Trimble, who has carved out a reputation as a hard-liner, took enormous political risks in making the deal. The last unionist leader to do so was unceremoniously dumped. But Trimble, who refused to speak with Sinn Fein officials throughout the negotiations, remained defiant, saying he wanted Adams to unequivocally renounce violence.
Adams and his party's chief negotiator, Martin McGuinness, appeared drained but satisfied as they concluded a difficult process in which they brought their former comrades in the IRA in from the cold.
Adams credited Mitchell, Ahern, and Blair with ''creating the focus that broke the stalemate.'' But he also had words for the heartland, and hard-liners who are suspicious of a compromise on the republican ideal of a united Ireland.

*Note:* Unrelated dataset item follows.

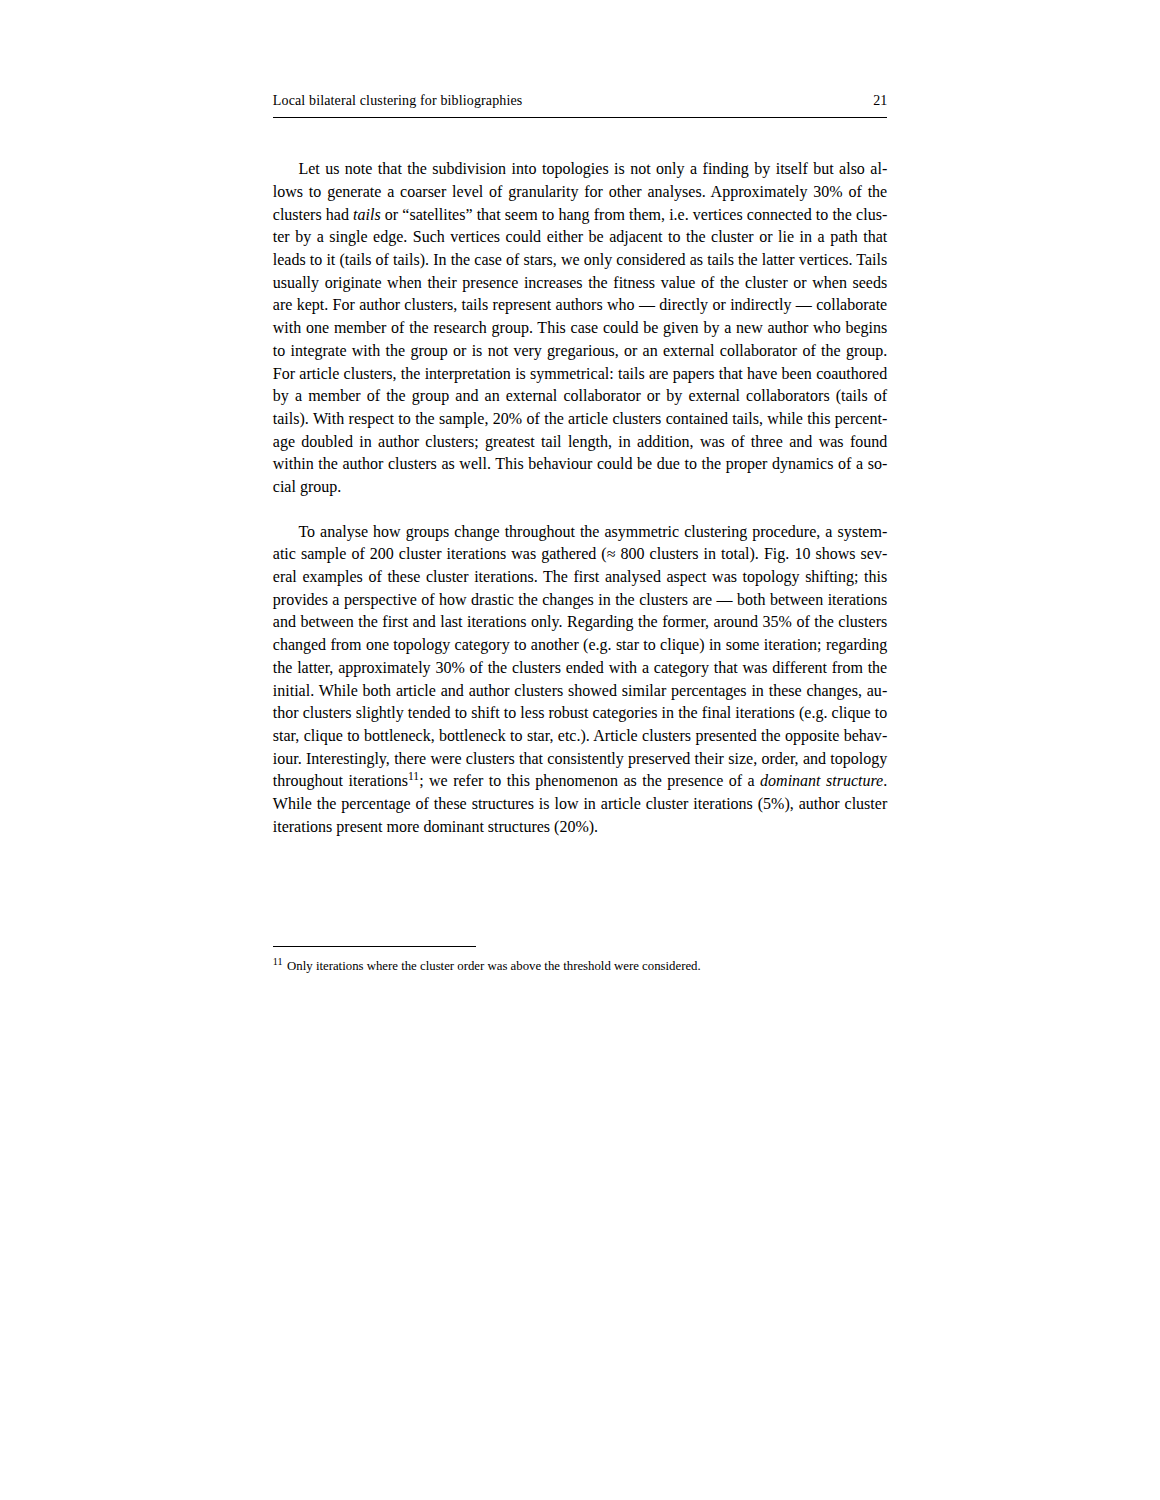Local bilateral clustering for bibliographies 21
Let us note that the subdivision into topologies is not only a finding by itself but also allows to generate a coarser level of granularity for other analyses. Approximately 30% of the clusters had tails or “satellites” that seem to hang from them, i.e. vertices connected to the cluster by a single edge. Such vertices could either be adjacent to the cluster or lie in a path that leads to it (tails of tails). In the case of stars, we only considered as tails the latter vertices. Tails usually originate when their presence increases the fitness value of the cluster or when seeds are kept. For author clusters, tails represent authors who — directly or indirectly — collaborate with one member of the research group. This case could be given by a new author who begins to integrate with the group or is not very gregarious, or an external collaborator of the group. For article clusters, the interpretation is symmetrical: tails are papers that have been coauthored by a member of the group and an external collaborator or by external collaborators (tails of tails). With respect to the sample, 20% of the article clusters contained tails, while this percentage doubled in author clusters; greatest tail length, in addition, was of three and was found within the author clusters as well. This behaviour could be due to the proper dynamics of a social group.
To analyse how groups change throughout the asymmetric clustering procedure, a systematic sample of 200 cluster iterations was gathered (≈ 800 clusters in total). Fig. 10 shows several examples of these cluster iterations. The first analysed aspect was topology shifting; this provides a perspective of how drastic the changes in the clusters are — both between iterations and between the first and last iterations only. Regarding the former, around 35% of the clusters changed from one topology category to another (e.g. star to clique) in some iteration; regarding the latter, approximately 30% of the clusters ended with a category that was different from the initial. While both article and author clusters showed similar percentages in these changes, author clusters slightly tended to shift to less robust categories in the final iterations (e.g. clique to star, clique to bottleneck, bottleneck to star, etc.). Article clusters presented the opposite behaviour. Interestingly, there were clusters that consistently preserved their size, order, and topology throughout iterations11; we refer to this phenomenon as the presence of a dominant structure. While the percentage of these structures is low in article cluster iterations (5%), author cluster iterations present more dominant structures (20%).
11 Only iterations where the cluster order was above the threshold were considered.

''This is a phase in our struggle. That struggle must continue until it reaches its final goal,'' said Adams. ''We believe this can be achieved in our lifetime.''
So tired were negotiators yesterday morning that members of the Social Democratic and Labor Party were halfway through their sausage rolls before they realized it was Good Friday and that, as practicing Catholics, they were forbidden to eat meat.
John Hume, the leader of moderate nationalists in Northern Ireland, and the man widely viewed as the architect of the peace process by reaching out to Adams, was spent but overjoyed.
''Only once in a generation does an opportunity like this come along,'' said Hume.
David Ervine, whose Progressive Unionist Party represents loyalist paramilitary members, spoke for many negotiators as he walked away from Stormont after a draining few days.
''See ya,'' Ervine said, ''I'm going to the pub.''
This story ran on page A01 of the Boston Globe on 4/11/1998.